Nenhum desses exemplos, por si só, muda a política externa. Juntos, porém, eles vão alterando hábitos, redes de contato e lealdades ao longo do tempo.
O que viajantes americanos podem esperar realisticamente a seguir
Para cidadãos dos EUA que planeiam viagens a países que se sentem pressionados pela política migratória americana, será preciso adotar uma nova mentalidade. A ideia de que um passaporte poderoso garante entrada fácil está perdendo força.
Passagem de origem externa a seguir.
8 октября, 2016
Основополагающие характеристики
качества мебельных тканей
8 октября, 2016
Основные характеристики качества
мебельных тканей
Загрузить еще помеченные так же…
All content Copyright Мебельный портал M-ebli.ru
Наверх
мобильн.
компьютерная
Passos práticos agora incluem:
- Verificar regras de visto com meses de antecedência, não com dias
- Reservar orçamento para taxas mais altas e não reembolsáveis
- Prever tempo extra para atrasos ou recusas
- Evitar roteiros que dependam de várias saídas e reentradas
No caso específico do Paquistão, a troca do sistema gratuito via aplicativo por um visto pago, de entrada única, com espera de até uma semana, deixa um recado direto: o acesso deixou de ser automático, e a política pode chegar até a fila da imigração.
À medida que mais países testam medidas semelhantes, viajantes americanos podem descobrir que o controle de fronteiras virou um instrumento discreto - e eficaz - na disputa global sobre quem circula com liberdade e quem paga mais por esse privilégio.